徒歩の救援軍に先行させ、リヨン伯爵、バルタザール将軍、フエンテス将軍の各軍総帥はメルカドとの情報交換のため、ウォデルに残った。騎馬で移動できる彼らはすぐに後から救援軍に合流できるはずだ。
メルカドは、各軍総帥の話を聞いて、ウォデルで帝国第一軍と同じことが起こったことに衝撃を受けた。
「で、マグノ砦の状況はどうなった?」
リヨン伯爵は、帝国がマグノ砦で魔物軍を釘付けにしているからこそ、イスタニアでの今の均衡状態が保てていることを当然知っていた。

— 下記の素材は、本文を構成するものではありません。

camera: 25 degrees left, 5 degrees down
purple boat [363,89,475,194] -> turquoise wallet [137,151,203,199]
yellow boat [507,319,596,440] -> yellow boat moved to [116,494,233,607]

「帝国第二軍は現在砦で魔物の大軍に包囲されております。皇帝陛下はここの死守を厳命されておりますので、撤退は出来ません」
「大軍? ここにも大軍を展開し、マグノ砦でも大軍を展開しておるのか」
リヨン伯爵は驚いた。虎の子の第二軍を帝国が失うことになれば、イスタニア北部は魔物、いや、エルロッドの民の世界になってしまう。

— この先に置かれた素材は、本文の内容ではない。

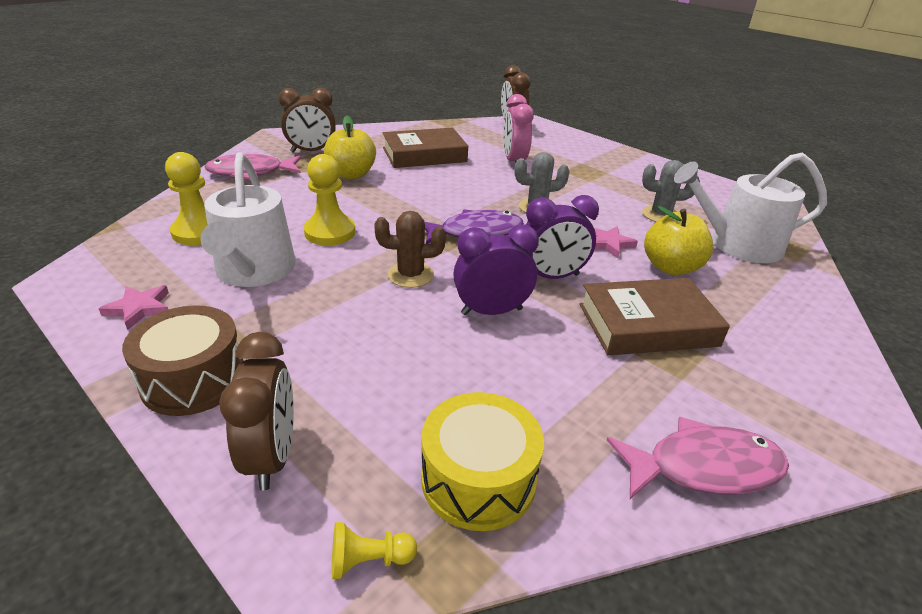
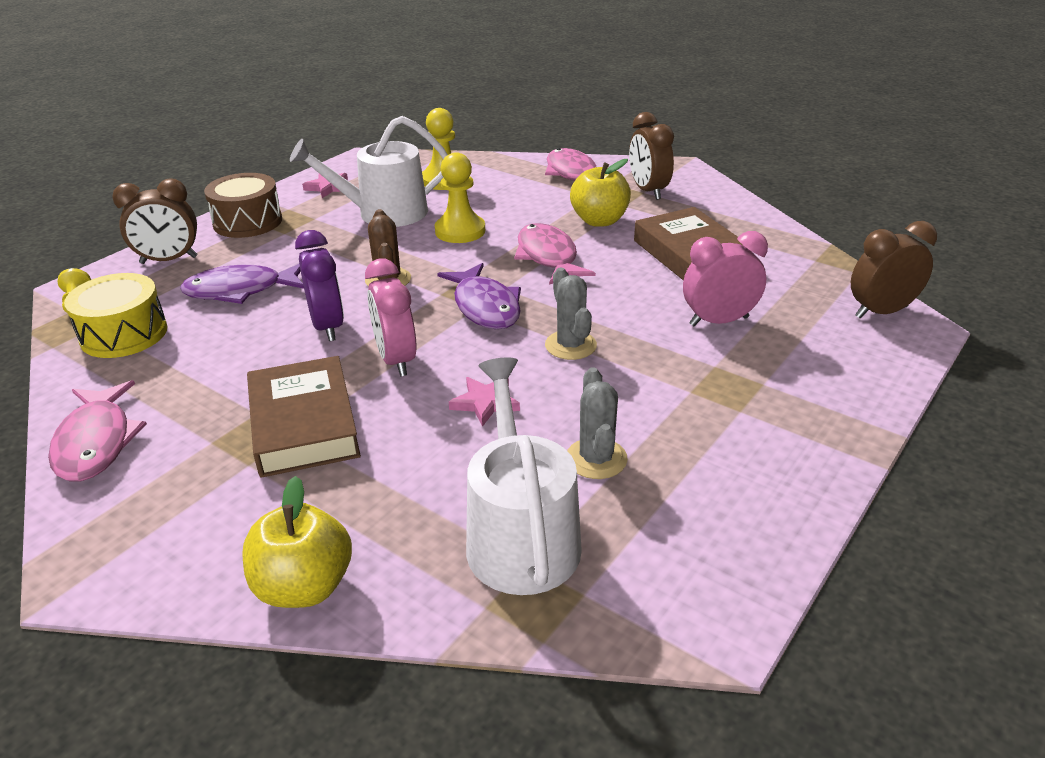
camera: 85 degrees right, 0 degrees up
purple clock [526,195,599,279] -> pink clock [365,259,417,376]
yellow apple [644,206,714,275] -> yellow apple moved to [242,476,352,608]
none -> purple fish [180,264,304,304]
none -> pink fish [514,223,596,285]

「はい。ですが、電撃弾のおかげで第二軍の被害も限定的です。ジン殿と離れて、帝国に戻るや否や、スカリオン公国との電撃弾輸入の交渉、交渉がうまく行って、その後は運搬に竜騎士全員が駆り出されてしまいまして……私も例外ではなかったのです。それでジン殿の元に戻ることが出来なくなったのですが、その甲斐もあって、第二軍はかなりの数の電撃弾を装備できることが出来ました」
「電撃弾……バルタザール殿が今回のウォデル奪還戦で対トロルに使ったものだな」
「ここでも使われたのですね。ええ、あれは強力です。対魔物戦の切り札と言っていい程ですが、如何せん数が用意できないのが難点です。腕のいい魔道具師と電撃魔法使いがセットで必要と言う、なかなかに難しい条件がありますので」
「ファルハナもそれを持っておると良いがな」
「ファルハナでも用意は始まっているはずですよ。もともとファルハナの技師たちとオーサークの魔道具師が、旧アンダロス王国の賢者のアイデアをもとに開発したものですから」
「そうか。……望みが持てた」
「望み、ですか、伯爵?」
「そろそろファルハナは魔物とこの街の魔物化された人間たちの大軍に取り囲まれておるだろう。ファルハナ救援隊が到着した時にはすでに遅かりし、とはなるなかと懸念しておったのだ」
「それがこの騒ぎだったのですね。分かりました。私は北東から飛んできたものですから、全く状況が分かっておりませんでした。ちょっとファルハナまで飛んで行って、戦況を見てまいります」
「『ちょっと』とな。そんなに簡単に行けるものか?」
「ええ。ワイバーンの速さなら半日で行って帰ってこれますよ。ただ、もし、敵が空の戦力を使っていたら近づけないでしょう。その場合は遠くから見た感じになりますが……」
「いや、それでも大助かりだ。頼まれてくれるか?」
「お安い御用です」
メルカドはデッキで待たせておいた愛騎ナディアに跨ると、すぐさま飛び発った。
メルカドを見送った後、エディスが言いにくそうにしながらも口を開いた。
「ミルザ伯爵、私も行かせて。ファルハナには私も思い入れがあるんだ」
「エディス殿を家臣にした覚えはない。自由にすればよい」
「なんか、寂しい言い方しないでよ、伯爵。私は伯爵の家臣のつもりでいたよ。伯爵が困ったら、またメルカドさんに頼んで私にそれを伝えてよ。必ず帰って来るから」
「……ありがとう、エディス殿」
「殿、は、いい加減やめてよね。エディスでいい。伯爵、じゃ、私も出発の用意をするよ」
◇
メルカドが西の空に飛んで行って一テッィク後、リヨン伯爵、バルタザール将軍、フエンテス将軍たちも自分の軍団に追いつくべくウォデルを出発した。
エディスもそれに同道した。
三ティックも駆け通しに駆ければ追いつくだろう。
ファルハナがまた戦に巻き込まれようとしている。かつてバルタザールはファルハナの技術移民団に混じって街を出たのだったが、今、そこに向かうことに不思議な運命のあやを感じていた。
エディスはファルハナの危機に際して、ラオ男爵の顔を思い浮かべていた。が、ラオ男爵が魔の森を超えた遥か彼方、アスカの地にいることを思い出した。